Como arrumaria, numa gaveta filosófica, o quadro partidário português?

 

  1. M. O Movimento das Forças Armadas, executor do Golpe de Estado Democrático de 1974, propôs-se concretizar três D`s: Democracia, Descolonização, Desenvolvimento. O quadro partidário português poderá ser definido com três I`s: Ideais, Ideias, Interesses. A Esquerda distingue-se pelos ideais e pelas ideias. A Direita pelos interesses. O Modelo Democrático Burguês é um Sistema Clientelar. O presente arco da gover(nação) é a base aparelhística da alternância e da salvaguarda do modelo de negócio. O Kapital é quem mais ordena. A burguesia detesta a democracia crítica e participativa. Reduz a democracia a números: à estatística eleitoral e à contabilidade do saque. Até agora, nenhum banqueiro ou grande empresário se tem dado mal com esta equação-rotação em todo o percurso pós-revolucionário português. Os ministros não passam de administradores-delegados das corporações. O parceirato à trois tem resistido às provas de stress. Os dispositivos mediáticos reproduzem ad infinitum o discurso do poder económico-financeiro, a fim de manter a população prisioneira da fórmula. Entretanto, a democracia está a revelar-se cada vez mais pobre e os portugueses continuam a empobrecer. O programa de espoliação tornou-se obsessivo. Ameaça perdurar dezenas de anos no século XXI. Durou séculos na Idade Média e na Idade Moderna. Durou milénios nas Diversas Antiguidades. Mas poderia demorar meses se algo ou alguém obrigasse o PS a tirar o socialismo da gaveta, voltando a defender (desta vez, com depósito de caução e palavra de honra) a sociedade sem classes e o marxismo como inspiração teórica predominante, redistribuindo autocolantes e enrouquecendo a gritar Partido Socialista, partido marxista. Para isso, monsieur porte-plume de la Nouvelle Philosophie Occidental, Vossa Excelência teria de debruçar-se sobre a Miséria da Filosofia, de Karl Marx, após haver provavelmente tropeçado na Filosofia da Miséria, de Proudhon. A condenação à crónica indigência, monsieur, também poderia demorar semanas se os explorados se pusessem de pé e forçassem os exploradores a prestar contas. E, monsieur, poderia demorar dias se uma força categórica fizesse cumprir a Constituição da República.

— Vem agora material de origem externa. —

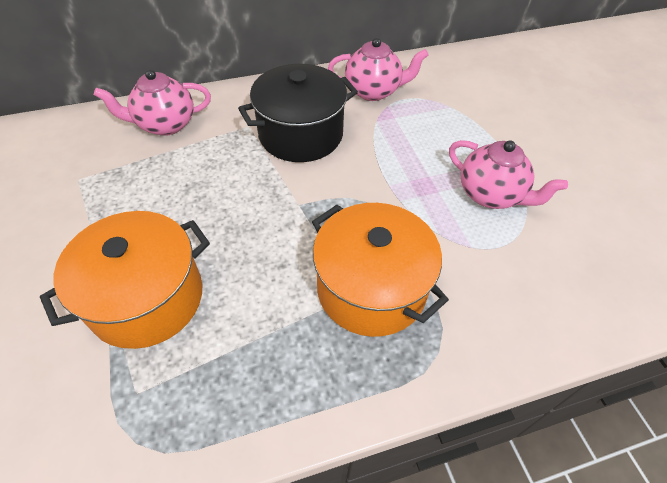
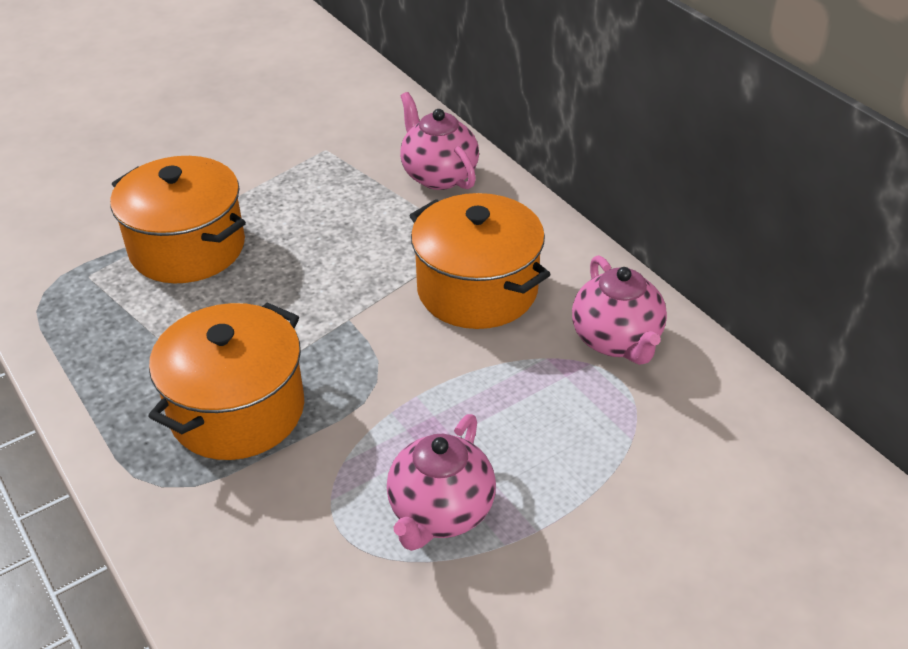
camera: 75 degrees right, 10 degrees down
black pot [238,64,358,162] -> orange pot [409,193,551,329]

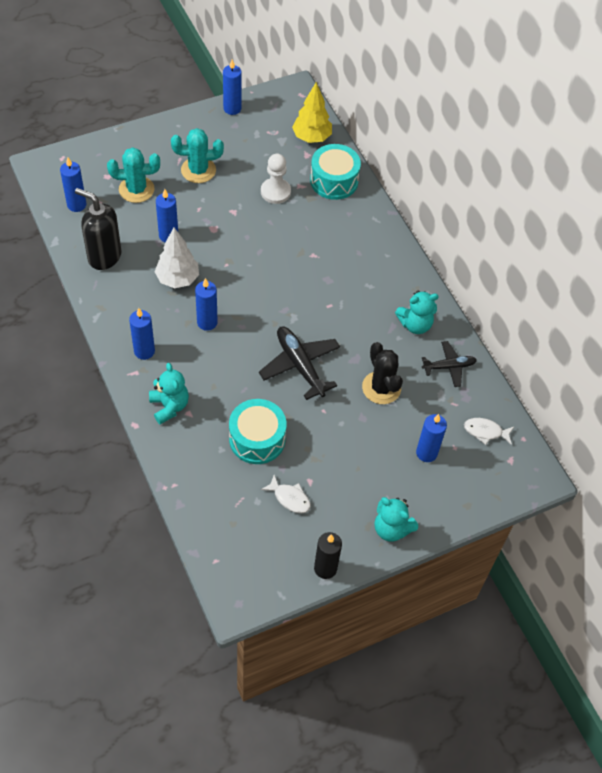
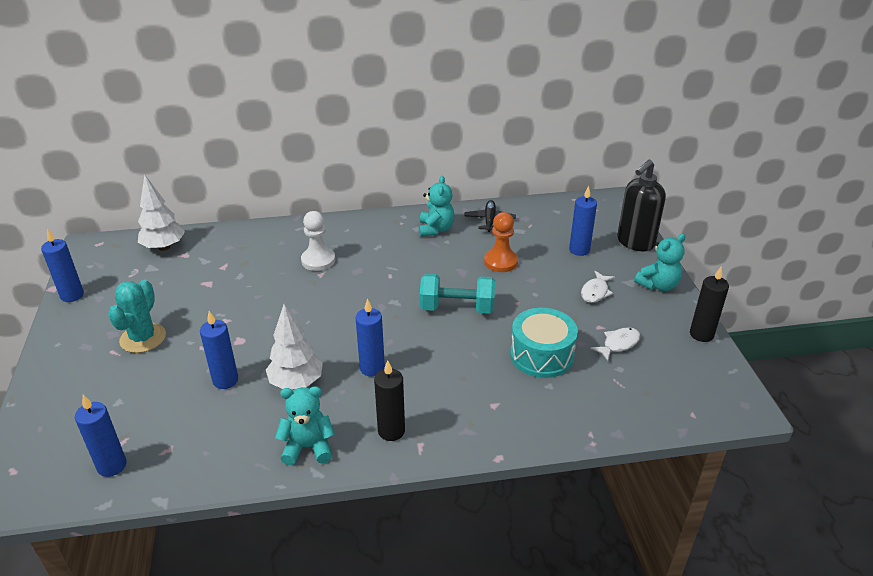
camera: 70 degrees left, 20 degrees down
black soap dispenser [75,188,121,270] -> black soap dispenser moved to [617,160,666,252]
turquoise cactus [107,147,160,203] -> none
blue candle [129,308,155,360] -> black candle [374,360,405,441]
turquoise teddy bear [149,363,189,424] -> turquoise teddy bear moved to [275,386,335,465]
black plane [259,326,340,400] -> turquoise dumbbell [420,274,495,314]
white pawn [261,154,291,204] -> white pawn moved to [301,211,335,271]
yellow tree [292,82,332,143] -> white tree [138,175,185,251]
turquoise drum [310,144,361,200] -> none
black cactus [362,342,403,404] -> orange pawn [484,212,518,272]
white fish [464,418,514,445] -> white fish moved to [581,271,615,303]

A História anda por aí, monsieur.

Não se esqueça de reler o Manifesto. É mais importante do que visitar o meu túmulo.

  1. Promovido pela Faculdade de Letras da Universidade de Lisboa, 8, 9 e 10 de Maio, 2014.

  2. Prezado senhor.

  3. Mayer Rothschild, banqueiro, afiançou, há 200 anos, que o controlo da moeda de um país tornava irrelevantes as leis nacionais. John Adams, presidente dos USA, considerou, há 200 anos, que a dívida era um meio de submeter e escravizar um país, sem recorrer a meios militares.